Thanks to its highest court, New York’s tax treatment has downshifted from crazy to merely unreasonable.
John Gaied had never lived on Staten Island, or in any other part of New York, at the time the state audited him. He did own a three-unit home there, however. His parents resided in one apartment, while renters occupied the other two units. Occasionally, Gaied slept on his parents’ couch when he visited to look after them and help pay their bills.
But in an tax audit and appeals process that was obviously stacked against Gaied, New York determined that he lived there anyway - because his job took him to Staten Island more than 183 days a year, and because he also owned a home he never used as a home. The one-two punch of owning a New York residence (even if you never live in it but only “maintain” it) and working in the state more days than the threshold allows is enough to create “statutory residency” in New York, thus allowing the state to tax the resident’s worldwide income.
Crazy, yes, but not unprecedented, or even unusual, in New York. Martha Stewart, who had a higher-profile job in the higher-profile borough of Manhattan, fell into the same trap. So have countless others. Still others have taken to meticulously monitoring their time in the state, and making sure to head home before midnight, in order to head off claims of residency at the pass.
It is only a mild surprise that the Court of Appeals has restored some sanity. The court recently ruled in Gaied’s favor, overturning the tax appeals tribunal’s finding of statutory residency. “We conclude there is no rational basis for [the tribunal’s] interpretation,” the court stated of the position that a taxpayer need not reside in a residence. For a taxpayer’s home to make him a resident of New York, it has to actually be the taxpayer’s home. There are not many places besides New York where this concept would require adjudication by the state’s most powerful judges. Gaied’s lawyer, Timothy Noonan, told The Wall Street Journal the decision “restores some normalcy to residency rules.”
Then again, the Court of Appeals has decided - twice - that nonresidents can be considered to “work” in New York when they are actually working in their homes, dozens or even hundreds of miles away. That’s because the court has found merit in New York’s “convenience of the employer” rule, which actually should be called the “convenience of the auditor” rule.

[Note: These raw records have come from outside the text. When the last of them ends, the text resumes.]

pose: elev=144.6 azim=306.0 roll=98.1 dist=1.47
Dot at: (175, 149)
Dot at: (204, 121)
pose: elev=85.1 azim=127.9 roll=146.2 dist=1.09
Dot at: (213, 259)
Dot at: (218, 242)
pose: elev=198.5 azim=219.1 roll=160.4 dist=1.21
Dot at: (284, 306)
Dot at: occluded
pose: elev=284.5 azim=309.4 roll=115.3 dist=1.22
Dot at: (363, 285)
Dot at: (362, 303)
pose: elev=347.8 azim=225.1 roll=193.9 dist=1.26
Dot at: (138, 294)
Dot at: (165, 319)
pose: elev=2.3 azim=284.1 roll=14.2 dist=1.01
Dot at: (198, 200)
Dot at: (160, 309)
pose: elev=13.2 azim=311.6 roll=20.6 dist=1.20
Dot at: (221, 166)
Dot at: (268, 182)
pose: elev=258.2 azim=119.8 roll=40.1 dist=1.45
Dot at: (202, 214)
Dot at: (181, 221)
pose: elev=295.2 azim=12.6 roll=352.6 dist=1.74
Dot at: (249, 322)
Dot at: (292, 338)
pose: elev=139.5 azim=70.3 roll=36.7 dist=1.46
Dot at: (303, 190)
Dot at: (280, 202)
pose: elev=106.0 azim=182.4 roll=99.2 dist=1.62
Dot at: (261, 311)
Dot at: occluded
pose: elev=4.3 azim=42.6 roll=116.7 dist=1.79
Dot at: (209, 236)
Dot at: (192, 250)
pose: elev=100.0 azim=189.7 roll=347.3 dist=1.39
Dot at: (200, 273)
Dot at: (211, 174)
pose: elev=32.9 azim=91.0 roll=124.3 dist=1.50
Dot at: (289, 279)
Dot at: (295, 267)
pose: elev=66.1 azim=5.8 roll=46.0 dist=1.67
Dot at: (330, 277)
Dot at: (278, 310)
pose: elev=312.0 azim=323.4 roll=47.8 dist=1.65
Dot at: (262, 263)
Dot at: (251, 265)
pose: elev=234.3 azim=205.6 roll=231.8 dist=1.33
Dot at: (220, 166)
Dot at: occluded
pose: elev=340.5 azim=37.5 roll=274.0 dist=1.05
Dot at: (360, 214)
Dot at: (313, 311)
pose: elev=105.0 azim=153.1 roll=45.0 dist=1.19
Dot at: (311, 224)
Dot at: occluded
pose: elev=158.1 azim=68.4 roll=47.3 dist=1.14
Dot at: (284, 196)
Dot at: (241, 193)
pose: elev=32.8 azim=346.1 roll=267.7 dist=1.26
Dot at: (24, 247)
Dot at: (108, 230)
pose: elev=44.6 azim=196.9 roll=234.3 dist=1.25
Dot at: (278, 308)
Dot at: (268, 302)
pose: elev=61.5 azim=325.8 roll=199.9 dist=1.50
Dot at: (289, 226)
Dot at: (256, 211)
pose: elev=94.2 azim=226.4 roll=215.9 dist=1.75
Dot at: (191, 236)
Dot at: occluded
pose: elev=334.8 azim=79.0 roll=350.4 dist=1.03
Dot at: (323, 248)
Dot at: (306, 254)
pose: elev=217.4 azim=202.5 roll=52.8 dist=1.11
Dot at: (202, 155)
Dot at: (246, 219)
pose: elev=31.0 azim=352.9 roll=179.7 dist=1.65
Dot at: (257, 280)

I think it is highly likely that any federal court would find this concept of taxing out-of-staters on work actually performed out-of-state would violate the Constitution’s Commerce and Due Process clauses. Unfortunately, not just any federal court can review a state’s determination of its own tax rules. Only the Supreme Court can do this, and the justices have thus far shown a distinct disinterest in wading into New York’s unique approach to tax administration.
In the meantime, Gaied has moved to New York City, so he can look forward to paying New York taxes for years to come. Given the state’s aggressive approach to residents who claim a new domicile elsewhere, he probably can look forward to them long after he moves away, too.
As long as the Supreme Court remains disinclined to intervene, we are left to be grateful for whatever crumbs of tax justice we get from Albany. In this case, we’ll have to be satisfied with just a little taste of sanity.